On July 4, Al Jazeera headlined "Arafat's widow (Suha) calls to exhume his body," saying:
"A nine-month investigation suggests that the late Palestinian leader may have been poisoned with polonium."
"Eight years after his death, it remains a mystery exactly what killed the longtime Palestinian leader."
"Tests conducted in Paris found no obvious traces of poison in Arafat's system. Rumors abound about what might have killed him -- cancer, cirrhosis of the liver, even allegations that he was infected with HIV."
"A nine-month investigation by Al Jazeera has revealed that none of those rumors were true: Arafat was in good health until he suddenly fell ill on October 12, 2004."
Arafat's personal belongings showed traces of deadly polonium. Science Daily calls it "around 109 times" more toxic than hydrogen cyanide. Its main hazard is radioactivity. It's "most lethal when ingested" or inhaled.

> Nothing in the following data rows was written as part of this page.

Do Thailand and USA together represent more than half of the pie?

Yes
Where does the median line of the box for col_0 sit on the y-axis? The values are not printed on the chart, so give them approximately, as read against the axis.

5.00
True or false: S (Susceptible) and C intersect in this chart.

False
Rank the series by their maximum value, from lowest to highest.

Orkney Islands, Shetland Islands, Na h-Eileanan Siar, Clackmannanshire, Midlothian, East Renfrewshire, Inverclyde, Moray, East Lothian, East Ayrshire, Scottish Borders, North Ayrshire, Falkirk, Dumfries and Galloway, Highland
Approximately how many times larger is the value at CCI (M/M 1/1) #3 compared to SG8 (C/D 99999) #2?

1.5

Switzerland's Radiophysique (SR) analyzed Arafat's belongings. Blood, sweat, saliva and urine samples were obtained. Tests showed abnormal polonium levels in his body when he died.

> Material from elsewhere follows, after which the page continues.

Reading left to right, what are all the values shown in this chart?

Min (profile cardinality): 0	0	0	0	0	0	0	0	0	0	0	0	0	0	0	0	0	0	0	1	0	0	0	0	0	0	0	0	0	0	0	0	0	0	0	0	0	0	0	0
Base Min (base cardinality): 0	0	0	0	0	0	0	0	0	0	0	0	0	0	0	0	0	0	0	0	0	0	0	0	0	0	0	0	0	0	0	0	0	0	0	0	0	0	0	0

SR director Dr. Francois Bochud said:
"I can confirm to you that we measured an unexplained, elevated amount of unsupported polonium-210 in the belongings of Mr. Arafat that contained stains of biological fluids."
SR scientists said further tests "concluded that....between 60 to 80 percent (of the polonium) was 'unsupported.' " It didn't come from natural sources.
Arafat's widow, Suha, asked Palestinian Authority (PA) officials to exhume his body. If bone, tissue, and/or other bodily evidence substantiates SR's diagnosis, poisoning will be confirmed.
On November 27, Al Jazeera headlined "Yasser Arafat's body exhumed in Ramallah," saying:
International experts conducted 10 hours of tests. They'll be shipped overseas for analysis. Jordanian doctor Abdullah Bashir was involved.
About 20 samples were obtained, he said. "We have asked (international teams) to test for all poisons, not only for polonium."